Images with bounding boxes:
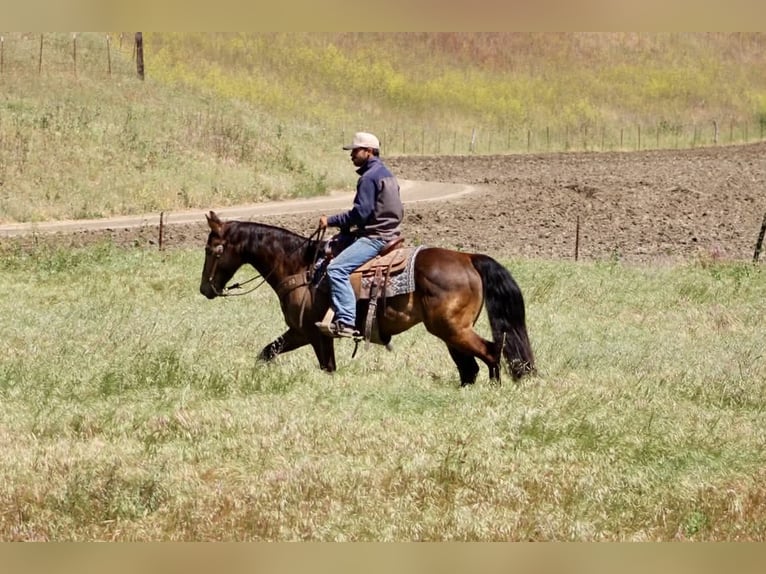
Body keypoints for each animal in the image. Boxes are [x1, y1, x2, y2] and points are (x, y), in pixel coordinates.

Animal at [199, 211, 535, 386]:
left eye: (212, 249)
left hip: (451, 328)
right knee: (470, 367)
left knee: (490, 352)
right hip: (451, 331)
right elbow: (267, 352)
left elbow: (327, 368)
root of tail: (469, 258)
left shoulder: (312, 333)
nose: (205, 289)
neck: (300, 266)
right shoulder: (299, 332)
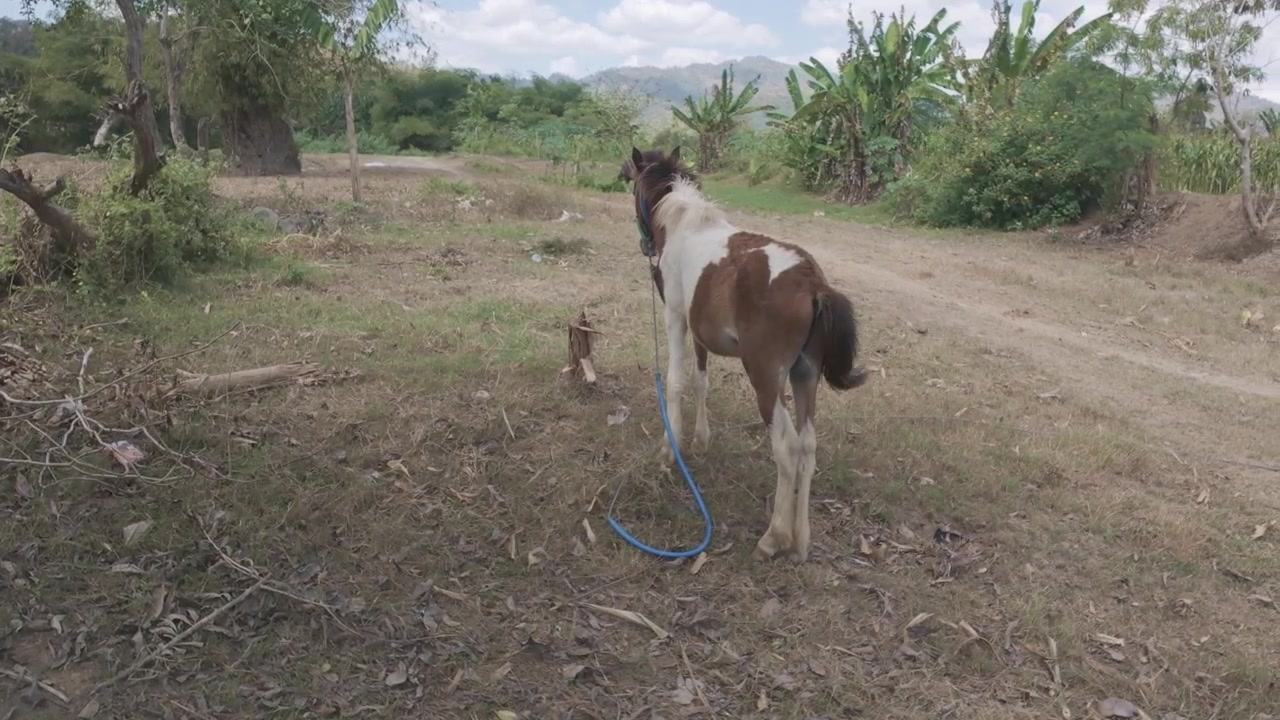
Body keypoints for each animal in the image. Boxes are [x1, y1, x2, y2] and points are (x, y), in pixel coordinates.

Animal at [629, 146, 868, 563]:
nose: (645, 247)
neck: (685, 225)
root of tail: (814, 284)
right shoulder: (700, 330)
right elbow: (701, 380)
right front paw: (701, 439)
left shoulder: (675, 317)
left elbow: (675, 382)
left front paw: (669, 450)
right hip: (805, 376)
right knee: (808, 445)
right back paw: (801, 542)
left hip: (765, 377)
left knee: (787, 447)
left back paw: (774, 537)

Your objective →
Search the data above for the word "shoulder" and show every line that has it.

Solution to this exercise →
left shoulder: (312, 333)
right shoulder: (299, 332)
right shoulder: (700, 330)
left shoulder: (675, 317)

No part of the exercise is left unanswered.